Reading the records beneath this task, work out how many lines contain the word "konsultacji" and reply with only that number.
----------
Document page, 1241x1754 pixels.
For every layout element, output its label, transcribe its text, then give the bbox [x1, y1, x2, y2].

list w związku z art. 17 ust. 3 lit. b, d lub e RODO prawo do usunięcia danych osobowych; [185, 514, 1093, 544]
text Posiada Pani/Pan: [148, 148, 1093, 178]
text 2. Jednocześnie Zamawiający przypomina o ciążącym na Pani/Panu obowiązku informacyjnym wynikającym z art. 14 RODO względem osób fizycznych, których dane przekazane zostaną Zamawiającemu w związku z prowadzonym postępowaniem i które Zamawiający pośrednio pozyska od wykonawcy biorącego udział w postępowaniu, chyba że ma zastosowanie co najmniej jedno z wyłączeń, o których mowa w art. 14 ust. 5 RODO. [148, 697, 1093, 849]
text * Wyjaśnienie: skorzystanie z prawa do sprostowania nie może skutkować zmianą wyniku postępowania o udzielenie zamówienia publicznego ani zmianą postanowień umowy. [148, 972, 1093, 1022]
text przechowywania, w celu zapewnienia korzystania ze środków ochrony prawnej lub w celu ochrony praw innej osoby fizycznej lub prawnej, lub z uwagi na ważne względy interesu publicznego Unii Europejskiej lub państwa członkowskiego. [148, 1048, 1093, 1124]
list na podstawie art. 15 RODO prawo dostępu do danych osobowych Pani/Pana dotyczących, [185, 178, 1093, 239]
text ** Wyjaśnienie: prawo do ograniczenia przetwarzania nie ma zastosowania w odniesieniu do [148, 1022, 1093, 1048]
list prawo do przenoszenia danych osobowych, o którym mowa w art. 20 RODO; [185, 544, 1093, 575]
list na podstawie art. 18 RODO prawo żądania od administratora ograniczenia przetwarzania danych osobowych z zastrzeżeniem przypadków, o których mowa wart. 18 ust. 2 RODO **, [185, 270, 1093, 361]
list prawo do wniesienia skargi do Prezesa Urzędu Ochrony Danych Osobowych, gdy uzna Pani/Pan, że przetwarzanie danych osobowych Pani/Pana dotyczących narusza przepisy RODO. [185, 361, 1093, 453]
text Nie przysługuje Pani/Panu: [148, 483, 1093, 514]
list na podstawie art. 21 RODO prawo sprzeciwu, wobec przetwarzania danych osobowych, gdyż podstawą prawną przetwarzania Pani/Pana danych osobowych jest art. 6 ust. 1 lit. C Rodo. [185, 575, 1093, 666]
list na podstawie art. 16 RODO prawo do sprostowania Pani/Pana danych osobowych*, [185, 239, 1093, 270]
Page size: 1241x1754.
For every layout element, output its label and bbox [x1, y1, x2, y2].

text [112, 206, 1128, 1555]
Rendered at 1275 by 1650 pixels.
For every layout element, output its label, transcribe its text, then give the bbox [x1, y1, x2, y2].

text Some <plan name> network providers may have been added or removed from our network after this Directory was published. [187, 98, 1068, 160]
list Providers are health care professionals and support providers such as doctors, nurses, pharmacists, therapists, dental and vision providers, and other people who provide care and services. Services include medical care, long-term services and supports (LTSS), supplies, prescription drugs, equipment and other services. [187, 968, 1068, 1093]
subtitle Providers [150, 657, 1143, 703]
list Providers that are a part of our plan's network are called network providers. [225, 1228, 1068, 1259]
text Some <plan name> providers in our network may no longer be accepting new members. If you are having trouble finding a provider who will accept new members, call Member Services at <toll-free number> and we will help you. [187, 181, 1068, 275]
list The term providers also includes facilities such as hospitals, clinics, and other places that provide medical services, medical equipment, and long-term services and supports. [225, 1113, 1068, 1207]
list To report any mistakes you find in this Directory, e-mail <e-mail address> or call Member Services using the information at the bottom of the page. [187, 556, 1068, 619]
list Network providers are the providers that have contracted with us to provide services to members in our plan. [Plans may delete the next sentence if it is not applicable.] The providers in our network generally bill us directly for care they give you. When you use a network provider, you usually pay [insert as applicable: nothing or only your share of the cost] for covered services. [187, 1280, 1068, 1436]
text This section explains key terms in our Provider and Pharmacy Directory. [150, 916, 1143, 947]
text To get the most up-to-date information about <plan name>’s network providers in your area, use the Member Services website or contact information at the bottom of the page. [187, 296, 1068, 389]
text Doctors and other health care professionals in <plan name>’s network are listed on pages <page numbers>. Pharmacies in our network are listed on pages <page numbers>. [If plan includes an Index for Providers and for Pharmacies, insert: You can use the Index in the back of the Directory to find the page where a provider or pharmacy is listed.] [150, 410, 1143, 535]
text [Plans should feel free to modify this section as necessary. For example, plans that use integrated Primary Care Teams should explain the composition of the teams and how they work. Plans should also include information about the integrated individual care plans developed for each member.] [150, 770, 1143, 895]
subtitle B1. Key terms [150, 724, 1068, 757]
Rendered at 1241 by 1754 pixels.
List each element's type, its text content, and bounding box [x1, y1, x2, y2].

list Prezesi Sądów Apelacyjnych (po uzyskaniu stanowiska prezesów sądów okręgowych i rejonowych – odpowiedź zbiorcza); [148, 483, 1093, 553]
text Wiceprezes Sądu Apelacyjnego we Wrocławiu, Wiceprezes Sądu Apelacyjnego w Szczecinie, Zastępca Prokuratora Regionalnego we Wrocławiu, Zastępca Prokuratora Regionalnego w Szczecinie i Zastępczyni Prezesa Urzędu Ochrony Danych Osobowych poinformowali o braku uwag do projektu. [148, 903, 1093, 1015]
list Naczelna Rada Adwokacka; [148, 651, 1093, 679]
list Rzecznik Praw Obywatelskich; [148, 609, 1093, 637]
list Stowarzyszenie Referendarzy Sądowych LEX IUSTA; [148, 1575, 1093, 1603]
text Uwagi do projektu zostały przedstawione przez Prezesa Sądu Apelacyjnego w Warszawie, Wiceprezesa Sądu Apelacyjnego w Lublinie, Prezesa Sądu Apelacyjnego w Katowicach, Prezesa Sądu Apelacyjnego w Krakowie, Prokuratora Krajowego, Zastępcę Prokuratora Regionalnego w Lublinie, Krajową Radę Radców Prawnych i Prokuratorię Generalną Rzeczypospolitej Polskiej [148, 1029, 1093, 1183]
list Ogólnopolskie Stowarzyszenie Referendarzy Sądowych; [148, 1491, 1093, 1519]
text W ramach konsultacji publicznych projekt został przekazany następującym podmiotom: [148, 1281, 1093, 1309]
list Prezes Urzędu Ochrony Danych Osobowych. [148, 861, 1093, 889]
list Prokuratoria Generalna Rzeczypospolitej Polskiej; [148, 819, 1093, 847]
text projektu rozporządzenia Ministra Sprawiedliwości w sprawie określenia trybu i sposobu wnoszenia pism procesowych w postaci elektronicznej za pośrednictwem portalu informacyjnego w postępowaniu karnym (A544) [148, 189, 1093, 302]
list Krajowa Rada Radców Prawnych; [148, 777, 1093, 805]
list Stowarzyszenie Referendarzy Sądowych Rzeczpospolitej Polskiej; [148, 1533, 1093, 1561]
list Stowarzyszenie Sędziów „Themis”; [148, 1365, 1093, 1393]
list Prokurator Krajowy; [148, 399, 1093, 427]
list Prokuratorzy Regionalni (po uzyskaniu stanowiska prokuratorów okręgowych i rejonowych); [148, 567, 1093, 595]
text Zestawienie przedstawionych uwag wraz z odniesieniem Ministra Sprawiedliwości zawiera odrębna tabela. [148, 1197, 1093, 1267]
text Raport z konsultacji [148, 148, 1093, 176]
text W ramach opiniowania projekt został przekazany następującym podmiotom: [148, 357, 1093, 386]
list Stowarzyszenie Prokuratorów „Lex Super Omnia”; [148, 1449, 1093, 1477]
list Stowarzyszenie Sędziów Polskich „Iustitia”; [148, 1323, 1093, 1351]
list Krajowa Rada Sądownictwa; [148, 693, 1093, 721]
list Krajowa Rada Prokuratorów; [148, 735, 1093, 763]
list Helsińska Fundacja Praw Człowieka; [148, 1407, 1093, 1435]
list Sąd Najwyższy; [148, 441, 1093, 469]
----------
> [TASK OUTPUT] 2